Les Mots chantant

Les Mots chantant

La Poste, II.Les Lettres, du recueil La Mémoire Courte

II

Les Lettres

 

La Poste

 

Hier, je t’ai écrit une lettre. Je devais la poster aujourd’hui. Mais je n’ai pas pu. Alors elle est restée là, sur le bureau ; elle attend. Elle est impatiente.la vie d’une lettre est simple : on l’écrit ou plutôt on la crée puis on l’enferme dans une enveloppe pour éviter qu’elle ne s’abîme durant le voyage pour éviter qu’elle ne soit lue par une autre personne que son destinataire. Alors quand on tarde à l’envoyer, elle étouffe, elle suffoque, l’air lui manque. Elle est juste prisonnière du papier et elle n’existe pas. Son but ultime est d’être lue car c’est à ce moment là qu’elle naît, tout ce qui s’est passé avant n’est que gestation. Parfois trop impatiente, elle se laisse découvrir par des yeux indiscrets. Parfois aussi les lettres capricieuses se perdent et jamais ne viennent. Mais celle-là, je le sais, elle arrivera. Dès que je la posterai, elle tombera dans une caisse parmi d’autres lettres elle sera mélangée. Cette caisse sera entreposée dans un camion parmi d’autres caisses pleines de lettres pour un premier voyage . puis chaque caisse sera donnée à un employé de la poste, il mettra ses mains au fond de la caisse, caressera les lettres du bout de ses doigts, il les triera. Selon la destination, selon leur poids. Des caisses spéciales à chaque destination attendront ces lettres. Ma lettre encore une fois se retrouvera dans une caisse parmi d’autres lettres. Cette caisse sera entreposée dans un camion parmi d’autres caisses pleines de lettres pour un autre voyage. Elles seront livrées dans le bon dépôt postier et là encore un employé caressera ces lettres de ses doigts pour les trier.

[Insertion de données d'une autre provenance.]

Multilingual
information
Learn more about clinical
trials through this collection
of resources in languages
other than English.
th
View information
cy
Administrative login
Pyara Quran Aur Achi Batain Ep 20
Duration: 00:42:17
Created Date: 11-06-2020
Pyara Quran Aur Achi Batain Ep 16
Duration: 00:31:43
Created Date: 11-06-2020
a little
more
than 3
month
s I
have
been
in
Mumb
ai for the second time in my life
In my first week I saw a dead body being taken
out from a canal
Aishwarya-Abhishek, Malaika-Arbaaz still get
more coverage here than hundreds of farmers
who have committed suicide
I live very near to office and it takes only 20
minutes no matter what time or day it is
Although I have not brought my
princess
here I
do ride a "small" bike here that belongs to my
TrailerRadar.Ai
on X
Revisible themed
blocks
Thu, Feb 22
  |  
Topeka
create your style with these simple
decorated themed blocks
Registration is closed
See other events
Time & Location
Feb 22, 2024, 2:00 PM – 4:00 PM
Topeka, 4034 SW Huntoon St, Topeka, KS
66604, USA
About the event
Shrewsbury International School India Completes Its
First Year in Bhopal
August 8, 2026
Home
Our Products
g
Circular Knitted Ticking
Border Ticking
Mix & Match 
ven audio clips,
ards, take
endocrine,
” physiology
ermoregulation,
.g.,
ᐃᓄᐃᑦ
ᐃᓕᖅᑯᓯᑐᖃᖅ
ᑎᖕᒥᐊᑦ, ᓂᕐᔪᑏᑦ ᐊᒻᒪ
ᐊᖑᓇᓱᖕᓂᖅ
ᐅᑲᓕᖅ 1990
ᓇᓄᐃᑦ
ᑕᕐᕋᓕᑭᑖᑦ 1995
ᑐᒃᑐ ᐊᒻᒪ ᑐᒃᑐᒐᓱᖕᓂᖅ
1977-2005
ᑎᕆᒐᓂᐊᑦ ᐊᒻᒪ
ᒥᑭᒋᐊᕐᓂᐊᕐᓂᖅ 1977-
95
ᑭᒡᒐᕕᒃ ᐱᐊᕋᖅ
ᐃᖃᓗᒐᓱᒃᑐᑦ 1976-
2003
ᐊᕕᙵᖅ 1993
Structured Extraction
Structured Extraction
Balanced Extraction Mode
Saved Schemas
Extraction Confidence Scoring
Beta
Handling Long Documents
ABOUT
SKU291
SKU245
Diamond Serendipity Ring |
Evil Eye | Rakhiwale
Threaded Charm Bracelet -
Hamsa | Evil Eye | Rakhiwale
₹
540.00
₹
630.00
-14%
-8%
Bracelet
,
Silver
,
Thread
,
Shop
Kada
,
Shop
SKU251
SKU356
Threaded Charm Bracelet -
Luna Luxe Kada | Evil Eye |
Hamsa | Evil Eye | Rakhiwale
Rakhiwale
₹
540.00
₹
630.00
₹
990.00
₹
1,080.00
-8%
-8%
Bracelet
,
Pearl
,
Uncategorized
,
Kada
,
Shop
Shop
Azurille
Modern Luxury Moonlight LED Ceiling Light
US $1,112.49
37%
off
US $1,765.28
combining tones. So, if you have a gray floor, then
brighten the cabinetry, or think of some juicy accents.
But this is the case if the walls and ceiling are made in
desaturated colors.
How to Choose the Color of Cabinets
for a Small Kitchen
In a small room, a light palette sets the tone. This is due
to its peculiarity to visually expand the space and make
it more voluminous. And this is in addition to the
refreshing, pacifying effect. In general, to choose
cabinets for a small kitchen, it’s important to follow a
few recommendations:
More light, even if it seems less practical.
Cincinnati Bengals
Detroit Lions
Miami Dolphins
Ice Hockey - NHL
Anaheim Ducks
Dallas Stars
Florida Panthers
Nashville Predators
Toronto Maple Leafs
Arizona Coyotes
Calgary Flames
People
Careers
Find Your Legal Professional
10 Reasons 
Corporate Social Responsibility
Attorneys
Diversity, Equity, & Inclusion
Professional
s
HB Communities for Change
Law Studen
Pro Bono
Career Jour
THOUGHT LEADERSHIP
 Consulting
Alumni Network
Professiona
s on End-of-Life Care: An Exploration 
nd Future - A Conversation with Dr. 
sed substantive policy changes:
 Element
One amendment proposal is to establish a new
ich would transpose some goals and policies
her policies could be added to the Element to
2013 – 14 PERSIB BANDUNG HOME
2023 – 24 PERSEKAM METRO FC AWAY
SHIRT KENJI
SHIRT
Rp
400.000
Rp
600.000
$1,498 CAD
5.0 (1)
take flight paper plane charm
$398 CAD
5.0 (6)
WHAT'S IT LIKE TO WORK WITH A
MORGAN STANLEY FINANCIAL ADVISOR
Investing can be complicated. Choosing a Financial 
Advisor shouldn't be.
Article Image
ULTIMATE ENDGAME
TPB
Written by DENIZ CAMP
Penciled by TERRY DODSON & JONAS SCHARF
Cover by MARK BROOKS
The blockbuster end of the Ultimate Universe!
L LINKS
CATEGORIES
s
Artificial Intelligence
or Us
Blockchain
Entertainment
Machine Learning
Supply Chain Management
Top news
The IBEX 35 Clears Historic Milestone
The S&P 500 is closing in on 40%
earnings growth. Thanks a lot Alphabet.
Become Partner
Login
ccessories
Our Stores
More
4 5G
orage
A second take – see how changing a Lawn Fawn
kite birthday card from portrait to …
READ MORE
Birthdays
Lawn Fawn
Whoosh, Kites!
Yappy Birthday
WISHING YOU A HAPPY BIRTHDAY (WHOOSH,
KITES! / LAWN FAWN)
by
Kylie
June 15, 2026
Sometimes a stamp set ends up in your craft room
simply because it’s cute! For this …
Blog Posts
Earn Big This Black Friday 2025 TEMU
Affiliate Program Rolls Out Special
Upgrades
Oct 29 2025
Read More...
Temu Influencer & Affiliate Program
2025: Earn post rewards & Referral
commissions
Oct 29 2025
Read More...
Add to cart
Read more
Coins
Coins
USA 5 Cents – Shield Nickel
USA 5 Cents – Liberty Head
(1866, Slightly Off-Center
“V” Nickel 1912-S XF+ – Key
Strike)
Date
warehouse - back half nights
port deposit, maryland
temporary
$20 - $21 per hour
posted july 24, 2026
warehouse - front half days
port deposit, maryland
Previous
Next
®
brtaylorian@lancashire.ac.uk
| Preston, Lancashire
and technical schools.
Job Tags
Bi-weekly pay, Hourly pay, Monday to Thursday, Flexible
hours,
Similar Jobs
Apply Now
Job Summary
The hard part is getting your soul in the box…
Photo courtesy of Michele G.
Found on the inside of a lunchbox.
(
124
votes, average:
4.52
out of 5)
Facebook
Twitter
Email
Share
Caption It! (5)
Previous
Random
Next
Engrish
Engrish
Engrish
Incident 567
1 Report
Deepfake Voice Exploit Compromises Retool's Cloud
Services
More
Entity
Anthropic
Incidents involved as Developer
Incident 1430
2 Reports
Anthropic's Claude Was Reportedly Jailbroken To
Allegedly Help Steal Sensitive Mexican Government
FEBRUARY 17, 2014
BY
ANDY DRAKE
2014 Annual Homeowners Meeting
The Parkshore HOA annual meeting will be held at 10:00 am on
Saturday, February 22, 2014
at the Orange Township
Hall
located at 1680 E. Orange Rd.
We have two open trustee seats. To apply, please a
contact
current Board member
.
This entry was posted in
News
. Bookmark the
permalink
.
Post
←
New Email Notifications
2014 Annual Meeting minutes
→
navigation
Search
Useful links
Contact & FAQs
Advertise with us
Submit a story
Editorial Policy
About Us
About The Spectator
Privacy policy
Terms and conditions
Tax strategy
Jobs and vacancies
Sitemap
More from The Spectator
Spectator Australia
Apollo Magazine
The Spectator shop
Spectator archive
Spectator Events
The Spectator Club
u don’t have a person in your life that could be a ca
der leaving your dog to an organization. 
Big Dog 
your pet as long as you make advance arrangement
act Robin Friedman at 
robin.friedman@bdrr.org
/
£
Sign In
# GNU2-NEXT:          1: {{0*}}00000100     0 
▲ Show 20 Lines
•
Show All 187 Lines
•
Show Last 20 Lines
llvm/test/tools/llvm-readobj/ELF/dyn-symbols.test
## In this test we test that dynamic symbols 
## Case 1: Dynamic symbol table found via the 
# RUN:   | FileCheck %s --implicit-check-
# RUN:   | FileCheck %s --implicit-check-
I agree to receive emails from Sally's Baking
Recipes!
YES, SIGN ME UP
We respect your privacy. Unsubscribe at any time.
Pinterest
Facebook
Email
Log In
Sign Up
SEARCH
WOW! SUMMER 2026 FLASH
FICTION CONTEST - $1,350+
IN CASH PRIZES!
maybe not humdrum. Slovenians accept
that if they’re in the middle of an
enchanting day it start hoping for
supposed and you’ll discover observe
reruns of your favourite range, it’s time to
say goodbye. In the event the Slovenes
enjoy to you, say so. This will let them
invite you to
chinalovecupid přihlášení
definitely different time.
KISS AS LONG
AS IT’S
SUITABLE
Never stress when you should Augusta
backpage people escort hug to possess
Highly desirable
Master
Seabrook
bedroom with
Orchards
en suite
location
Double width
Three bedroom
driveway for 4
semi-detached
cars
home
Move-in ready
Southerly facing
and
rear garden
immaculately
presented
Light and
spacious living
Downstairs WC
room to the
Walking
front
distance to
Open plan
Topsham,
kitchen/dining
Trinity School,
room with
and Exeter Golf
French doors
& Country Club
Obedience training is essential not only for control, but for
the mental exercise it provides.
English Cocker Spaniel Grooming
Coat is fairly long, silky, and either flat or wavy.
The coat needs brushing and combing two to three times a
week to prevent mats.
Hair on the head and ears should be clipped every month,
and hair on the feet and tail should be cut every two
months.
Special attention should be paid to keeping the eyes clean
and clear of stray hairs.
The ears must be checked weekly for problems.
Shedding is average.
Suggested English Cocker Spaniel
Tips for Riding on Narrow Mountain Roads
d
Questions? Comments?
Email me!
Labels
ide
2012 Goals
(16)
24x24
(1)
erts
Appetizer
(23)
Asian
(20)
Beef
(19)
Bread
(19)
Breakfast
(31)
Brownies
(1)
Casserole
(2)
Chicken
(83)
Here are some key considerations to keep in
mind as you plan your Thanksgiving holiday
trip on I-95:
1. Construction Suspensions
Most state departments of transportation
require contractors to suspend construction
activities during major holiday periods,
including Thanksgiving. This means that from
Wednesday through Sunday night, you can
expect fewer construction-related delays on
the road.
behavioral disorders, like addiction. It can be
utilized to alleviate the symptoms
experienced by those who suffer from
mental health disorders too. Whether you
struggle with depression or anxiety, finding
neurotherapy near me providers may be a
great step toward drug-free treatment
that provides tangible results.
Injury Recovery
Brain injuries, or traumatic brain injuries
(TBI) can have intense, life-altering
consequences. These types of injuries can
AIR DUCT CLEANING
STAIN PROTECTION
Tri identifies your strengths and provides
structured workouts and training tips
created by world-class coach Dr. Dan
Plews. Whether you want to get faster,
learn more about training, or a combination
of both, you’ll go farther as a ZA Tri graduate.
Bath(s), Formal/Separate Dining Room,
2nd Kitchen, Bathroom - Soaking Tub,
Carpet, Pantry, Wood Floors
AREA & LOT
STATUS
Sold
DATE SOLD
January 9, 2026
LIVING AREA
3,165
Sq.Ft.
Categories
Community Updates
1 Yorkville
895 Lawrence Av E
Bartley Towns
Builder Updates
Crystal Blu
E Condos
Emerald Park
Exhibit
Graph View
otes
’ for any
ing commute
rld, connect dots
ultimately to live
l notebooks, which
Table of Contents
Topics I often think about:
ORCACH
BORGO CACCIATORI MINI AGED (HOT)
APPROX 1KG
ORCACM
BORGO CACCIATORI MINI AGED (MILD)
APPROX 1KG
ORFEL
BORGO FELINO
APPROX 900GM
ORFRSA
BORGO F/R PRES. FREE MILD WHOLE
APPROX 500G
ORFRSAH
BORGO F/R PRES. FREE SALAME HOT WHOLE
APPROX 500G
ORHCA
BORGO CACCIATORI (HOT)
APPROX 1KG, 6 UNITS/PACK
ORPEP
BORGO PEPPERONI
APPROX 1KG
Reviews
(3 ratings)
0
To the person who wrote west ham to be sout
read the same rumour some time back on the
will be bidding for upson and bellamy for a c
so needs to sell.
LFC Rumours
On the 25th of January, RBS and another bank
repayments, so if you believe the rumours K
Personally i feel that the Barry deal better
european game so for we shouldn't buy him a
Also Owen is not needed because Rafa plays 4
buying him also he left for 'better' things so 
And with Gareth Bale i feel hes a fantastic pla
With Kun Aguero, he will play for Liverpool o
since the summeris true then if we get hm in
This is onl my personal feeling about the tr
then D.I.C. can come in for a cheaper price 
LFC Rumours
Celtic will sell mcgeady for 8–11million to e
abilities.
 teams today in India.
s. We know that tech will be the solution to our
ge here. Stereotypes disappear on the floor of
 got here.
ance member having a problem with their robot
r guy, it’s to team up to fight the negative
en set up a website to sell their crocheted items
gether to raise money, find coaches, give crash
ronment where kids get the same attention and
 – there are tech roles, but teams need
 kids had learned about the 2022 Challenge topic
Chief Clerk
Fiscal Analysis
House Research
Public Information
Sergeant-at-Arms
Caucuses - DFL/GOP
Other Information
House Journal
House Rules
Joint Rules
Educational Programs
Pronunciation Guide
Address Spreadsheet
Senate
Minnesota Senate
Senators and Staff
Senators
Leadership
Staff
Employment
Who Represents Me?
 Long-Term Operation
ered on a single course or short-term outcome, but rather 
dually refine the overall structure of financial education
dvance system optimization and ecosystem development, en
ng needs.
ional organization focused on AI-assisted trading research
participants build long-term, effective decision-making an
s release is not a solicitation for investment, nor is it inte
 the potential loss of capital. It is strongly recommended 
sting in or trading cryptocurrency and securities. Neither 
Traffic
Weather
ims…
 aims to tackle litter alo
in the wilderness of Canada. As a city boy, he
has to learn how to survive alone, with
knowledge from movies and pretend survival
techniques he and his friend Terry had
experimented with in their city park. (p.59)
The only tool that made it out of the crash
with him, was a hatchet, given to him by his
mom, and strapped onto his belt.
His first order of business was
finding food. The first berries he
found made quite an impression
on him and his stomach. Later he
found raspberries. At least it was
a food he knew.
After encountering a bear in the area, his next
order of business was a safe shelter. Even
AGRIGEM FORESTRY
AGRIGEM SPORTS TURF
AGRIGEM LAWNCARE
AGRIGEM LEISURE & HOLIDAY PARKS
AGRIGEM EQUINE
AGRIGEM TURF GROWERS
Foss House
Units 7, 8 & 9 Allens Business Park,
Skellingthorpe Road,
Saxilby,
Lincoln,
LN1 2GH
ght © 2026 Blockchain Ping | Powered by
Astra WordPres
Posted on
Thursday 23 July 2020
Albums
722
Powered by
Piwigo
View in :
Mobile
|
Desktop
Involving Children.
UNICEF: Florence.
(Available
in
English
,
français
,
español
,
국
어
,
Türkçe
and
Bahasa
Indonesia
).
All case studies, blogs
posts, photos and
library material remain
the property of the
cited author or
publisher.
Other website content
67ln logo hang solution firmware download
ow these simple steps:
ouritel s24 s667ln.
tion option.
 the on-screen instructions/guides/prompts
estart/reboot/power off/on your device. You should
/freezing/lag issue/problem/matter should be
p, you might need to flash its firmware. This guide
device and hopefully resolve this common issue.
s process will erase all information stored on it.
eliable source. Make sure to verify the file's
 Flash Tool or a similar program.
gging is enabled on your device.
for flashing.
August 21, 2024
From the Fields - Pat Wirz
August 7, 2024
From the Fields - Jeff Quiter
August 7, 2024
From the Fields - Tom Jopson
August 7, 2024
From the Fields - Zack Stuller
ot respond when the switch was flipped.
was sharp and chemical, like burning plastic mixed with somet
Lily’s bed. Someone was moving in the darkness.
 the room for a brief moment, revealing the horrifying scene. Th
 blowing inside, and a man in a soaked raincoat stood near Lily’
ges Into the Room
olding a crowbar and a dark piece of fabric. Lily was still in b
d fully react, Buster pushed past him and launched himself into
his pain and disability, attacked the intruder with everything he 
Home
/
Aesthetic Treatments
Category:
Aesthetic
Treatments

Cette fois par secteur, à chaque secteur son facteur. Ma lettre attendra son dernier voyage une nuit entière. Puis au petit matin, son voyage commencera. Dans un sac de postier sur un vélo, ou dans un chariot, elle sera bercée par le glissement des roues sur la route. Sans crier gare une main l’attrapera pour la plonger dans l’obscurité d’une boite accrochée à un mur. Elle y restera quelques heures, seule à attendre toujours impatiente que tes douces main ne la délivre de sa prison de papier, que tes yeux, enfin lui donnent vie. Mais elle ne sait pas que, comme toutes les autres lettres que je t’envoie, elle finira sa course dans une autre boite sale et pleine de mauvaises odeurs. Elle s’imagine vieillir avec d’autres lettres, elle imagine que le temps jaunira son papier et effacera son encre, elle imagine vivre tout près de toi.